◆ Excerpt provided:
PostgreSQL Internals Series, Part 3: Indexes & B-Trees

How PostgreSQL indexes work — B-tree structure, scans, deduplication, index types, bloat detection, and when the planner uses them.

PostgreSQL B-Tree Indexes

Indexes are the primary tool for making queries fast. A sequential table scan reads every tuple; an index scan jumps directly to matching rows. But indexes have overhead: they consume disk space, slow down writes (to maintain them), and can become bloated.

This part explores how B-tree indexes actually work, how the planner decides whether to use them, and why your index might be much larger than you expect.

B-Tree Basics

PostgreSQL’s default index type is B-tree (Balanced Tree). Unlike binary trees, B-trees have many children per node, making them cache-efficient.

A B-tree has this structure:

                    [50 | 100 | 150]  ← Internal node
                   /      |      \
         [10 | 30]    [60 | 80]   [120 | 130]  [160 | 200]
         /    |    \   /   |  \   /     |     \  /    |   \
    Leaf nodes with actual key → row pointers

Each internal node contains keys and pointers to children. Each leaf node contains keys and pointers to heap tuples (their (block, offset) from Part 1).

Key properties:

  • Balanced: All leaf nodes are at the same depth
  • Sorted: Keys are in ascending order within each node
  • Branching: Each node can have many children (not just 2)
  • Efficient: Search is O(log N) — with 1M keys, at most ~4 nodes visited

Creating an Index

CREATE TABLE users (
    id BIGINT,
    name TEXT,
    email TEXT,
    age INT
);

-- Single-column index
CREATE INDEX idx_users_id ON users(id);

-- Multi-column index (composite key)

◆ Study questions:
(A) In the PostgreSQL indexes article, reproduce word for word the passage from "PostgreSQL B-Tree Indexes" to "making them cache-efficient.".
(B) Name every key property of a B-tree that the PostgreSQL indexes article lists.

◆ Collected data entries:
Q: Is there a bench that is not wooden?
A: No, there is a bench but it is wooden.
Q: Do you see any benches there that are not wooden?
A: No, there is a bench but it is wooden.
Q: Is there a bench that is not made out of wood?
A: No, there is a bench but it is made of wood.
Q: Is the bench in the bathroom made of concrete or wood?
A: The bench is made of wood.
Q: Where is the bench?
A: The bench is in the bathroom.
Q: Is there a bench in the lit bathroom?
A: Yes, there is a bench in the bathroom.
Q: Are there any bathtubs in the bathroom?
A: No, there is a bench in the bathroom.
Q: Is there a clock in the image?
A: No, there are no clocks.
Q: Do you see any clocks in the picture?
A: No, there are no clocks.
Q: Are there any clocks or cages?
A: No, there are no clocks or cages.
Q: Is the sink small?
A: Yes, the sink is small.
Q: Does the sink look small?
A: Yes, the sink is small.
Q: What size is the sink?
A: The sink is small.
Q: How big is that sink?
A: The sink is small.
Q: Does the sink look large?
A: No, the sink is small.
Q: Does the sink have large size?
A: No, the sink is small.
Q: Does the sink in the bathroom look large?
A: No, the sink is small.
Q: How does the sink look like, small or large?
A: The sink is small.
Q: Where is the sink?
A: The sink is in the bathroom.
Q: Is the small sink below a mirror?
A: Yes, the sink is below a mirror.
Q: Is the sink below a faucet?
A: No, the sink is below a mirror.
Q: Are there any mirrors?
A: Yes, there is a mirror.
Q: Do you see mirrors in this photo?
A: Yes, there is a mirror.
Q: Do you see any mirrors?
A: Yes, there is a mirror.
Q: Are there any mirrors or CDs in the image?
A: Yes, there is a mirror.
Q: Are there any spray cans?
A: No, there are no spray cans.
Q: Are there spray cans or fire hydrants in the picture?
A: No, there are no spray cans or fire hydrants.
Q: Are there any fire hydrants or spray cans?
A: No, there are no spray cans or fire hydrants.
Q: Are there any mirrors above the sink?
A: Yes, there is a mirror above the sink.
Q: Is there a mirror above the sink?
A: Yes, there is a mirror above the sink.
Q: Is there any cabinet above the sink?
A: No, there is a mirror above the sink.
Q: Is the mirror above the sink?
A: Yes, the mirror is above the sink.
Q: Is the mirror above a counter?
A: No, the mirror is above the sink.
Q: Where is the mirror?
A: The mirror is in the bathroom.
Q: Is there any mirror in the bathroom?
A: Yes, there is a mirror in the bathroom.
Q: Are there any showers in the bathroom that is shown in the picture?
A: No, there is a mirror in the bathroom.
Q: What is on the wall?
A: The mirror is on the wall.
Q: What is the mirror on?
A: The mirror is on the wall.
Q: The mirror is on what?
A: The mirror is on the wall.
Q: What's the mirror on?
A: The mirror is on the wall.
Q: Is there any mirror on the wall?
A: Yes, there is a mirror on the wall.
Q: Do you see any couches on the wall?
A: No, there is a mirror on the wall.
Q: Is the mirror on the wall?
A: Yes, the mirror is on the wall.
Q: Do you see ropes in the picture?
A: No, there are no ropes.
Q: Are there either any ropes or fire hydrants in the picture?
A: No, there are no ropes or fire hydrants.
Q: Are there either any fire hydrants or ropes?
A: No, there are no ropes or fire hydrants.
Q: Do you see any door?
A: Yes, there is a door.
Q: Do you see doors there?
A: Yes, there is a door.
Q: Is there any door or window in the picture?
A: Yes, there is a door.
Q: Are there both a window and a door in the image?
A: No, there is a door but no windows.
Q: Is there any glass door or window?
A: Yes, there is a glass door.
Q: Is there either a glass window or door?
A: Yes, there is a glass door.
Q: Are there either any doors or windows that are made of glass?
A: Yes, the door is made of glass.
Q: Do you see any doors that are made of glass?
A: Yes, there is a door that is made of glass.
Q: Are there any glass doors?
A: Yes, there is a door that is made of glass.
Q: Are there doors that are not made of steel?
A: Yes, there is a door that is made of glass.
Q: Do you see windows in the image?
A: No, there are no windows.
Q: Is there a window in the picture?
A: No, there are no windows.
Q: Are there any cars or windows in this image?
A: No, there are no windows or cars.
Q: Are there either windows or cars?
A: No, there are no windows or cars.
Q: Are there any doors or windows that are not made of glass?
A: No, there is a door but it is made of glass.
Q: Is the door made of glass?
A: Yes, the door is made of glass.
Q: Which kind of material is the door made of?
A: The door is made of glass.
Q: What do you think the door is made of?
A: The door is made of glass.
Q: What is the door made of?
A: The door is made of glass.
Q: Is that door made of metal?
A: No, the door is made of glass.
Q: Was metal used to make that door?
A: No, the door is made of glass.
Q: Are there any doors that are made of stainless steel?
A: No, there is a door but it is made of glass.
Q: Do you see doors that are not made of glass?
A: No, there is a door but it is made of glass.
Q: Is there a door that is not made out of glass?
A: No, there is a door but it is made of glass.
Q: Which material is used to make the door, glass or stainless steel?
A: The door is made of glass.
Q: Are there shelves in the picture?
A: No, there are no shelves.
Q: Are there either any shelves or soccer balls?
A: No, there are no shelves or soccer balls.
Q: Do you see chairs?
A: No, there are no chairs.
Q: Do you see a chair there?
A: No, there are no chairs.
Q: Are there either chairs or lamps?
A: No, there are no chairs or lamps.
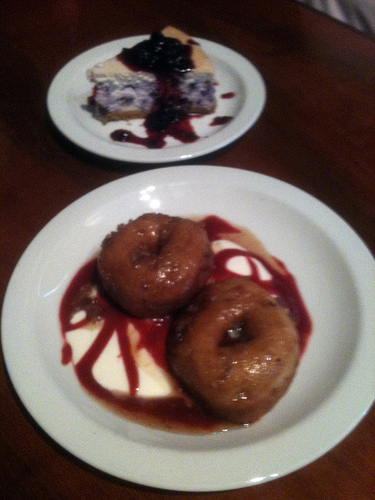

◆ Solutions to the problems:
(A)
PostgreSQL B-Tree Indexes

Indexes are the primary tool for making queries fast. A sequential table scan reads every tuple; an index scan jumps directly to matching rows. But indexes have overhead: they consume disk space, slow down writes (to maintain them), and can become bloated.

This part explores how B-tree indexes actually work, how the planner decides whether to use them, and why your index might be much larger than you expect.

B-Tree Basics

PostgreSQL’s default index type is B-tree (Balanced Tree). Unlike binary trees, B-trees have many children per node, making them cache-efficient.

(B) Balanced, Sorted, Branching, Efficient